[[ Dataset records, beginning ]]

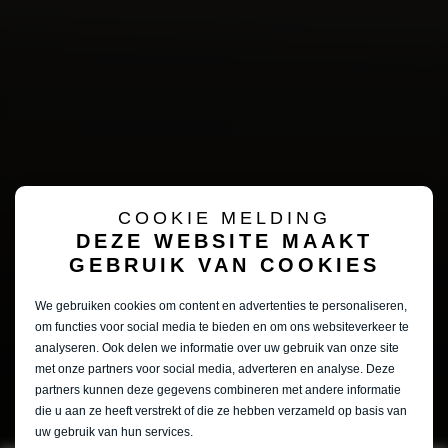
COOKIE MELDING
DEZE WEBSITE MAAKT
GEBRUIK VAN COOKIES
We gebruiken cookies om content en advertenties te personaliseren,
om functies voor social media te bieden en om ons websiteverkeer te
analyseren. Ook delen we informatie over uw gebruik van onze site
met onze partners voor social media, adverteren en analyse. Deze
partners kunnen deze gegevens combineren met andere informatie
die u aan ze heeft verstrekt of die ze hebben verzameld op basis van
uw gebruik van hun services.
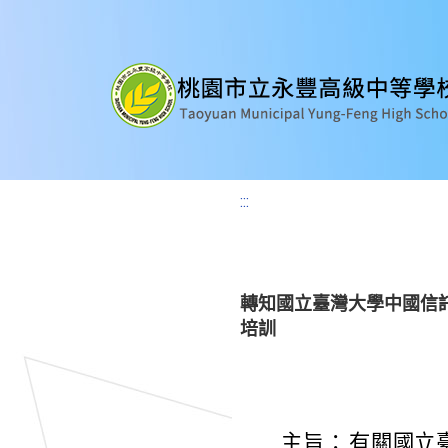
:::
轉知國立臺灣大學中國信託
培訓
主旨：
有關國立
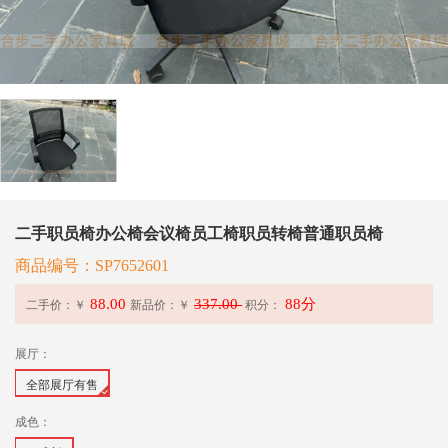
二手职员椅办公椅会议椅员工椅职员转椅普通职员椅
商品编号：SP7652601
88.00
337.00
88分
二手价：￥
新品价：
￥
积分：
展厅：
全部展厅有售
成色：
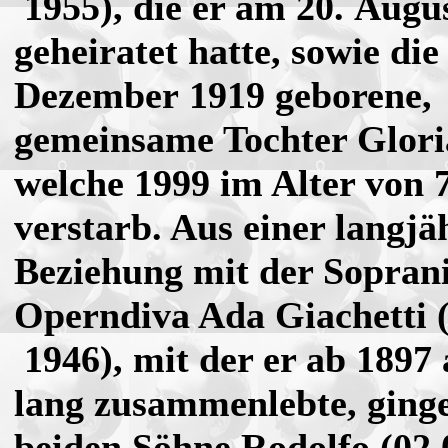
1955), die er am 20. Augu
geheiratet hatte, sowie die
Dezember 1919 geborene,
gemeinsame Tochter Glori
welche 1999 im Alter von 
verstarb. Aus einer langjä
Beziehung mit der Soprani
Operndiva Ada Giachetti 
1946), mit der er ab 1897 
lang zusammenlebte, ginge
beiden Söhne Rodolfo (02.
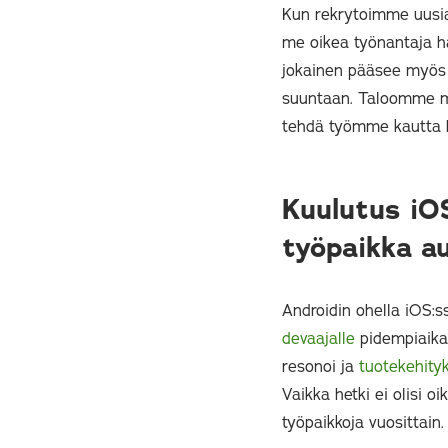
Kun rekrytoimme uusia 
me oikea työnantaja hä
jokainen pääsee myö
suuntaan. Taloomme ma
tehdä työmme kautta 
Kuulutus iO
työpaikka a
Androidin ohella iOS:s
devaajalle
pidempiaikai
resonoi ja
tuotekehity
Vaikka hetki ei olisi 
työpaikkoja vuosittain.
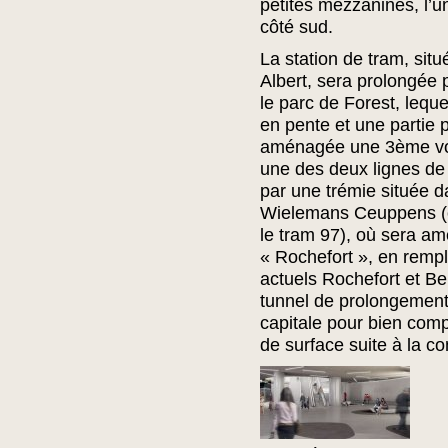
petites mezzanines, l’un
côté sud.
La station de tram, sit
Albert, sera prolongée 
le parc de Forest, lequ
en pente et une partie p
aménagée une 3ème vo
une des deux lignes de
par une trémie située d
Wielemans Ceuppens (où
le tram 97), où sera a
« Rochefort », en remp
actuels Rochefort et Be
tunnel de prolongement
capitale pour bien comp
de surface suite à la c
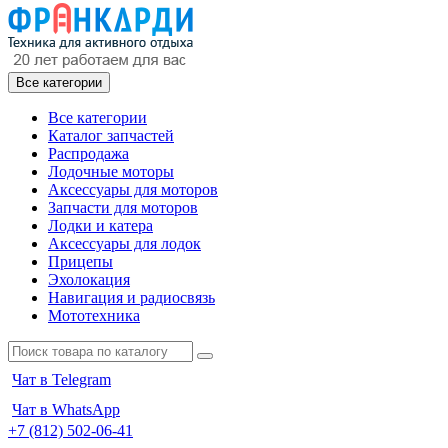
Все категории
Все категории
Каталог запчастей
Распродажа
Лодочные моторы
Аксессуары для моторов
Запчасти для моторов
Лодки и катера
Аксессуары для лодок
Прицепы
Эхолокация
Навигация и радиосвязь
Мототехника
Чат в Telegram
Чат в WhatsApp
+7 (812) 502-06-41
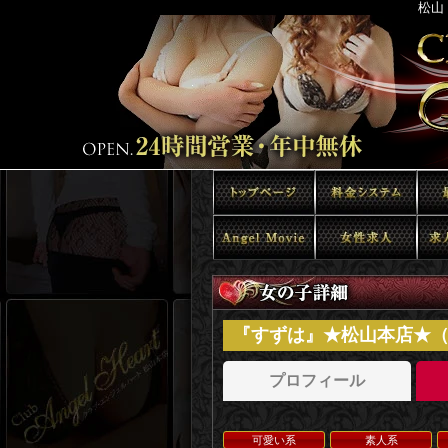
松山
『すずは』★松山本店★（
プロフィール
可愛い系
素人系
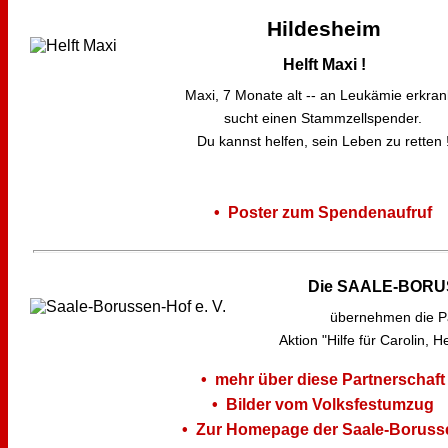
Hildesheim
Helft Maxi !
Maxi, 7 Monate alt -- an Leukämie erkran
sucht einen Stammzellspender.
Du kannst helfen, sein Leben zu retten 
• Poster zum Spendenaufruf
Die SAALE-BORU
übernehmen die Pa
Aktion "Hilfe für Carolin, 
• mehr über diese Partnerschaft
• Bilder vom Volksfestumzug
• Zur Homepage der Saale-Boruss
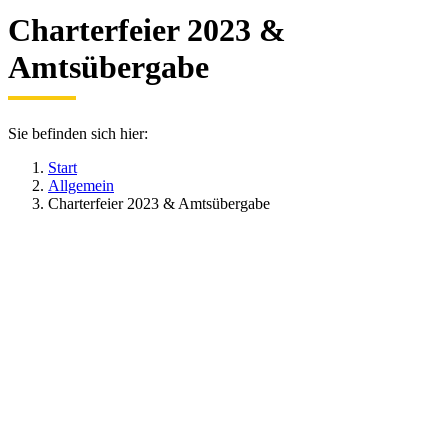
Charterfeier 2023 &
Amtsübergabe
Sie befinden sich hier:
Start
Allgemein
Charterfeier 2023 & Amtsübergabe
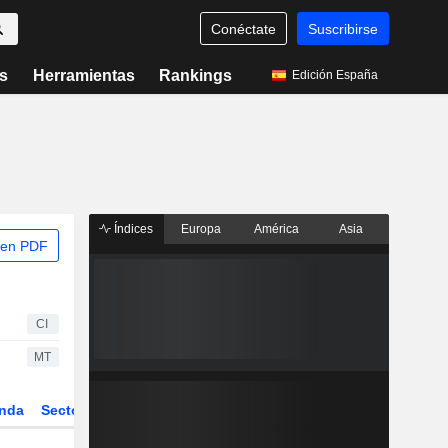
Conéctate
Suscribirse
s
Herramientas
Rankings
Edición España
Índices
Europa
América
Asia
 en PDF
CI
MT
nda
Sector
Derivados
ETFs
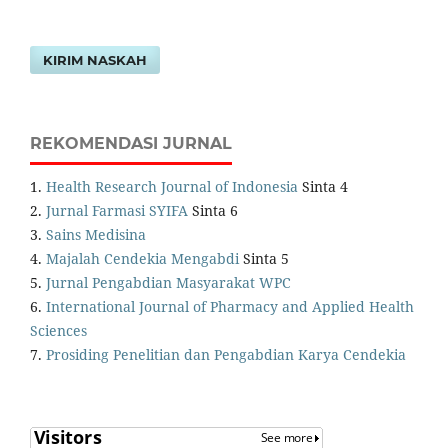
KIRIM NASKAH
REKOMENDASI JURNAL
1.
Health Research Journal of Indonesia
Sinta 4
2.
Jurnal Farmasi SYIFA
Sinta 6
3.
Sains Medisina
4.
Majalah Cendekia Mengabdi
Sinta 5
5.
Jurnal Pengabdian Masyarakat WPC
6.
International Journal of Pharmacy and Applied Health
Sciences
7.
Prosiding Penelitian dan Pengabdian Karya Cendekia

[[ Dataset records, end ]]

Without the pictures, set down the lines above from the line with "partners kunnen deze" up to and including the line with "me oikea työnantaja hä" exactly as they stand.

→ Solved problem:
partners kunnen deze gegevens combineren met andere informatie
die u aan ze heeft verstrekt of die ze hebben verzameld op basis van
uw gebruik van hun services.
:::
轉知國立臺灣大學中國信託
培訓
主旨：
有關國立
二手职员椅办公椅会议椅员工椅职员转椅普通职员椅
商品编号：SP7652601
88.00
337.00
88分
二手价：￥
新品价：
￥
积分：
展厅：
全部展厅有售
成色：
1955), die er am 20. Augu
geheiratet hatte, sowie die
Dezember 1919 geborene,
gemeinsame Tochter Glori
welche 1999 im Alter von 
verstarb. Aus einer langjä
Beziehung mit der Soprani
Operndiva Ada Giachetti 
1946), mit der er ab 1897 
lang zusammenlebte, ginge
beiden Söhne Rodolfo (02.
Kun rekrytoimme uusia 
me oikea työnantaja hä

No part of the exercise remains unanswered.